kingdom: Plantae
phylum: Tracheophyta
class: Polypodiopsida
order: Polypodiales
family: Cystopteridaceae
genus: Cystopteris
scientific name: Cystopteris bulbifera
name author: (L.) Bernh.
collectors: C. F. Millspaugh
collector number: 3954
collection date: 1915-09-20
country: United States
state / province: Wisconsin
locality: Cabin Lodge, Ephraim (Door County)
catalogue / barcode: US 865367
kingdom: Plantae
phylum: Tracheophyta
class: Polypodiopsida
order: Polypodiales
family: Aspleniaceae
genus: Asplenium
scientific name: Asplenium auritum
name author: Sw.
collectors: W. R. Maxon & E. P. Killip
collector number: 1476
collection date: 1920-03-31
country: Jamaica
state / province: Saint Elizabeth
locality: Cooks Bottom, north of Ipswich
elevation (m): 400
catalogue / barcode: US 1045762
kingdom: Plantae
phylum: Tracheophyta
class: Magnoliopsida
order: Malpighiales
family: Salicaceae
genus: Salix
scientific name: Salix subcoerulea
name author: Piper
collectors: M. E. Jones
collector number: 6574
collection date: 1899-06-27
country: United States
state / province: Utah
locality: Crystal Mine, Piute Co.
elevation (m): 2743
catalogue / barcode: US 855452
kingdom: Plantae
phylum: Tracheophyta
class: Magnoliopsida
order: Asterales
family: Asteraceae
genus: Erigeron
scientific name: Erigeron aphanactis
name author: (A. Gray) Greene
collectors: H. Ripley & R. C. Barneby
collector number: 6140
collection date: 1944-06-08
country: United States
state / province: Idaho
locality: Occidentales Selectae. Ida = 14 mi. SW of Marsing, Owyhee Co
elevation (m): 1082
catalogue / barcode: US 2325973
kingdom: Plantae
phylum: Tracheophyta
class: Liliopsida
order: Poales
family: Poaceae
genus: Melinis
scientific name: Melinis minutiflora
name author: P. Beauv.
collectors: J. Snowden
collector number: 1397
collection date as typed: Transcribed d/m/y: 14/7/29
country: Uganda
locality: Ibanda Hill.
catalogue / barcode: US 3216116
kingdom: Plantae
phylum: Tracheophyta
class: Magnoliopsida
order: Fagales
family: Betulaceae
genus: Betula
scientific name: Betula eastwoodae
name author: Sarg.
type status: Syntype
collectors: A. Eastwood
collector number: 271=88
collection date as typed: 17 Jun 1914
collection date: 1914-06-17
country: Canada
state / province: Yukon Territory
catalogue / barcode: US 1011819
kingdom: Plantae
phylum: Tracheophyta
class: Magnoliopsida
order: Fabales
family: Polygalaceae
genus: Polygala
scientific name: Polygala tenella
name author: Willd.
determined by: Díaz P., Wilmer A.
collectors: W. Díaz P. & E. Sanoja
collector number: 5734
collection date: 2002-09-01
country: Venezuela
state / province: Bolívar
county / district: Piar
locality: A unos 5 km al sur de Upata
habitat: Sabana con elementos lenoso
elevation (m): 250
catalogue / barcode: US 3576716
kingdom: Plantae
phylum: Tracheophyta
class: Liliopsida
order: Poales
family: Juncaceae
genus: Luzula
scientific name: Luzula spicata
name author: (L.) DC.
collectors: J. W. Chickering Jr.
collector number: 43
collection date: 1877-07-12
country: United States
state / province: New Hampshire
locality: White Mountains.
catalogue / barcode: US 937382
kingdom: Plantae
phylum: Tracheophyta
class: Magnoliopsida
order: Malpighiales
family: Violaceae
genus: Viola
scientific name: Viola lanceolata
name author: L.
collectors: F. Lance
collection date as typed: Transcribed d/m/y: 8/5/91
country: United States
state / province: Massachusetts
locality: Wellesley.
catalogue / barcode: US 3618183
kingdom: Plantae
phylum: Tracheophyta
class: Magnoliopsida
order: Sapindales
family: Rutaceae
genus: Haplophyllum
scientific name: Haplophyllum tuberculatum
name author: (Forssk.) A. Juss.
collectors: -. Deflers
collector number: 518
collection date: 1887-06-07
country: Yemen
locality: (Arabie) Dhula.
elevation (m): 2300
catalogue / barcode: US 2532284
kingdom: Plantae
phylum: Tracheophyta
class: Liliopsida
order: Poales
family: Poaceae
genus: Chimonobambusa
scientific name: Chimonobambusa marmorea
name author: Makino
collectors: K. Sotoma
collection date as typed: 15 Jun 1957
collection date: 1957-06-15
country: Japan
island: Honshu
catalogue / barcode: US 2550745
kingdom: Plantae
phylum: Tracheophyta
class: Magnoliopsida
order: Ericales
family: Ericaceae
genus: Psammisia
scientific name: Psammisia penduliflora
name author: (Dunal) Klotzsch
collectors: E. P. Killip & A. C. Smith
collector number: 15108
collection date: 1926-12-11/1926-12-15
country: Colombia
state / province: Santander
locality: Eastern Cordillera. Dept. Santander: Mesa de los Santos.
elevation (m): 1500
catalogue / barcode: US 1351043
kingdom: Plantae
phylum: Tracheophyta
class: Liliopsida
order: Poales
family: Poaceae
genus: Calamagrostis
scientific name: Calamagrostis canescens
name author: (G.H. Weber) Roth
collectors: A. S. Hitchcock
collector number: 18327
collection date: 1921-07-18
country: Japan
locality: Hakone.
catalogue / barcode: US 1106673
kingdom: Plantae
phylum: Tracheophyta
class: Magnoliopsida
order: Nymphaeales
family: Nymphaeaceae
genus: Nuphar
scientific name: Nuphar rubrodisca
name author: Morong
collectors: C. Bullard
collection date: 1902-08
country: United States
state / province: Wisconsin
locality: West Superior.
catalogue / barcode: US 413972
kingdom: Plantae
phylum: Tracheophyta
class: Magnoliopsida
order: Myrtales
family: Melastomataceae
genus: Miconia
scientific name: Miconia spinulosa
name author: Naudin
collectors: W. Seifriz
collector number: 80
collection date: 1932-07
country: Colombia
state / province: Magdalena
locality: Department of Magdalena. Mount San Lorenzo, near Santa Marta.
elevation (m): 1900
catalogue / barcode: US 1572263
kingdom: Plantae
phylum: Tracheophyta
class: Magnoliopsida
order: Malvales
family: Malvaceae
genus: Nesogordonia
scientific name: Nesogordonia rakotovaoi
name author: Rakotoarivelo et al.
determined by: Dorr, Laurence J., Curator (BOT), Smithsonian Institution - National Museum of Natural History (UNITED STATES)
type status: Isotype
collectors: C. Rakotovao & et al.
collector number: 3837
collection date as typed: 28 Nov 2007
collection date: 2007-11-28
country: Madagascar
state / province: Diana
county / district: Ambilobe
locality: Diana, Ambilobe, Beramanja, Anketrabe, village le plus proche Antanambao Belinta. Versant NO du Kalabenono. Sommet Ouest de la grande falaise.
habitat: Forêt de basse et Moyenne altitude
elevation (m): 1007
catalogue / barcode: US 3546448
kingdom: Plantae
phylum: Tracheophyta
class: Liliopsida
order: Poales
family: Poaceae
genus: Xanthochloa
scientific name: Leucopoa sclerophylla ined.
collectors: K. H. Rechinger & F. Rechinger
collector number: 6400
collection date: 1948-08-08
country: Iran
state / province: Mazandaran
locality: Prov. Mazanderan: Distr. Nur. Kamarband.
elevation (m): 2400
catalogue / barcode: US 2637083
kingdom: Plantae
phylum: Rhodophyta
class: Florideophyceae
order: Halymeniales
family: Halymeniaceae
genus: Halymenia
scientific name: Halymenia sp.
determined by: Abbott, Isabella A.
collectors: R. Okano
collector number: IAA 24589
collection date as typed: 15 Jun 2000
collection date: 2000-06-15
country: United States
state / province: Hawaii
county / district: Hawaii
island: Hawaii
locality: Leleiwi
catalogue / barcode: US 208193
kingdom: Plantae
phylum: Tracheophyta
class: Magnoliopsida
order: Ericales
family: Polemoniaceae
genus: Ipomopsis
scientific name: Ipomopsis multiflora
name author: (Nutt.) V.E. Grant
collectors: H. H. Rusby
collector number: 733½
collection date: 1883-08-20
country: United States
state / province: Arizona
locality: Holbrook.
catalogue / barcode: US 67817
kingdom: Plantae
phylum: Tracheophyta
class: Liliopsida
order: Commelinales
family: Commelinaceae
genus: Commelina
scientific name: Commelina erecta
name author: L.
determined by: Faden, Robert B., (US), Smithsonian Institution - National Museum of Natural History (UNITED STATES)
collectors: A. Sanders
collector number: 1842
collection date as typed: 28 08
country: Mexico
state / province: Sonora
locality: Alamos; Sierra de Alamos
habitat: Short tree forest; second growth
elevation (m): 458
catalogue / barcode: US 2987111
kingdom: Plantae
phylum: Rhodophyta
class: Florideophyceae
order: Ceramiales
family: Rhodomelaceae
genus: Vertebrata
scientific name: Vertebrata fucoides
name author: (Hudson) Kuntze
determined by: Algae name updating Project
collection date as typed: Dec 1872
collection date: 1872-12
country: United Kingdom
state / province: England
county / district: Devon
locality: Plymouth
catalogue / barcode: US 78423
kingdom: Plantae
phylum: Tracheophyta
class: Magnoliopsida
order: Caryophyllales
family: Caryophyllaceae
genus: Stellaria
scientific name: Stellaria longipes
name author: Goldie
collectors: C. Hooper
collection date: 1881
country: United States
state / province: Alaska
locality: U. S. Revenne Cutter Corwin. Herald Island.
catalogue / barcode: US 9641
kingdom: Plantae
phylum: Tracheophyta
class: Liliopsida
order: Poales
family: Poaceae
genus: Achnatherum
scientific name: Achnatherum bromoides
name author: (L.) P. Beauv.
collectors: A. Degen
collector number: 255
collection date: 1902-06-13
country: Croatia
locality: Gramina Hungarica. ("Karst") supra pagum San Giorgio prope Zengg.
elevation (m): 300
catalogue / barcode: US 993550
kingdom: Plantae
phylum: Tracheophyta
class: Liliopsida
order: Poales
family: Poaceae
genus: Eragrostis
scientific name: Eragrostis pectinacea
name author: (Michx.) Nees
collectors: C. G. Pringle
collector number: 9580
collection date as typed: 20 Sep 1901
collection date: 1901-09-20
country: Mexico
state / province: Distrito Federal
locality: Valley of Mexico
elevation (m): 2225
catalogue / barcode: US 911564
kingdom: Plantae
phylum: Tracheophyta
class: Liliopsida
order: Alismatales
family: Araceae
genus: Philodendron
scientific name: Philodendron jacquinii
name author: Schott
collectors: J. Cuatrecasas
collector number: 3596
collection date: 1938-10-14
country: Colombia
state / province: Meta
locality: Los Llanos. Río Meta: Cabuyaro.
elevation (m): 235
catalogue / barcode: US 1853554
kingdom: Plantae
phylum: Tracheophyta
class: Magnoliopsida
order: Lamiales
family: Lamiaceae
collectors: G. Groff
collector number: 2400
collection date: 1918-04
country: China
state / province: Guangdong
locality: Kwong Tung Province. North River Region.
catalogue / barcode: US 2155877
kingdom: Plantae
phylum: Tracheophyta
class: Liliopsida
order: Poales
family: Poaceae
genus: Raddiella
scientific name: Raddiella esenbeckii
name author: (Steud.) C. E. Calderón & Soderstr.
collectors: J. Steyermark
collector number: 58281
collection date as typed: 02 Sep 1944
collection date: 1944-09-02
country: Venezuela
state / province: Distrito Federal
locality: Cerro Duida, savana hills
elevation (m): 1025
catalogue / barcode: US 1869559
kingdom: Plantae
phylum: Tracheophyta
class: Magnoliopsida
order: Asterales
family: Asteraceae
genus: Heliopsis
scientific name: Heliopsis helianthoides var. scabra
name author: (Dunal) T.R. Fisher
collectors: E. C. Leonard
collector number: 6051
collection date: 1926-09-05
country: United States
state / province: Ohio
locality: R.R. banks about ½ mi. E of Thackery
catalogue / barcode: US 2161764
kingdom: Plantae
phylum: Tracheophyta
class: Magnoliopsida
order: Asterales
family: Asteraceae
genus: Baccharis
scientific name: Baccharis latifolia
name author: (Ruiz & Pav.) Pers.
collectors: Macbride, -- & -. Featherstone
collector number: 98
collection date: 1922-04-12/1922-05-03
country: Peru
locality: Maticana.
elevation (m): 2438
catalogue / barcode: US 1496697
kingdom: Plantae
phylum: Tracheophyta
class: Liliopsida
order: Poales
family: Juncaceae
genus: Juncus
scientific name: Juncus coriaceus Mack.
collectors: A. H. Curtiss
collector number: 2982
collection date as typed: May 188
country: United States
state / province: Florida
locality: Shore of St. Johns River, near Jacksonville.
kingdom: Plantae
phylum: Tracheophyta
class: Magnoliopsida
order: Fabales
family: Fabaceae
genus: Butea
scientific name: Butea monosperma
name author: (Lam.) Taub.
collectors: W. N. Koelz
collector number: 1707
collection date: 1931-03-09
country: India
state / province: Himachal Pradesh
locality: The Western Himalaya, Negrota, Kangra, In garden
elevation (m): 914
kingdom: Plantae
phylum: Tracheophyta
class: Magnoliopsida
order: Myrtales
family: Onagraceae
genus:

*Stated task*
Render the records as a numbered list with blank lines left out, covering everything from the start of the records down to and including the line containing "collector number: 6574".

*Complete response*
1. kingdom: Plantae
2. phylum: Tracheophyta
3. class: Polypodiopsida
4. order: Polypodiales
5. family: Cystopteridaceae
6. genus: Cystopteris
7. scientific name: Cystopteris bulbifera
8. name author: (L.) Bernh.
9. collectors: C. F. Millspaugh
10. collector number: 3954
11. collection date: 1915-09-20
12. country: United States
13. state / province: Wisconsin
14. locality: Cabin Lodge, Ephraim (Door County)
15. catalogue / barcode: US 865367
16. kingdom: Plantae
17. phylum: Tracheophyta
18. class: Polypodiopsida
19. order: Polypodiales
20. family: Aspleniaceae
21. genus: Asplenium
22. scientific name: Asplenium auritum
23. name author: Sw.
24. collectors: W. R. Maxon & E. P. Killip
25. collector number: 1476
26. collection date: 1920-03-31
27. country: Jamaica
28. state / province: Saint Elizabeth
29. locality: Cooks Bottom, north of Ipswich
30. elevation (m): 400
31. catalogue / barcode: US 1045762
32. kingdom: Plantae
33. phylum: Tracheophyta
34. class: Magnoliopsida
35. order: Malpighiales
36. family: Salicaceae
37. genus: Salix
38. scientific name: Salix subcoerulea
39. name author: Piper
40. collectors: M. E. Jones
41. collector number: 6574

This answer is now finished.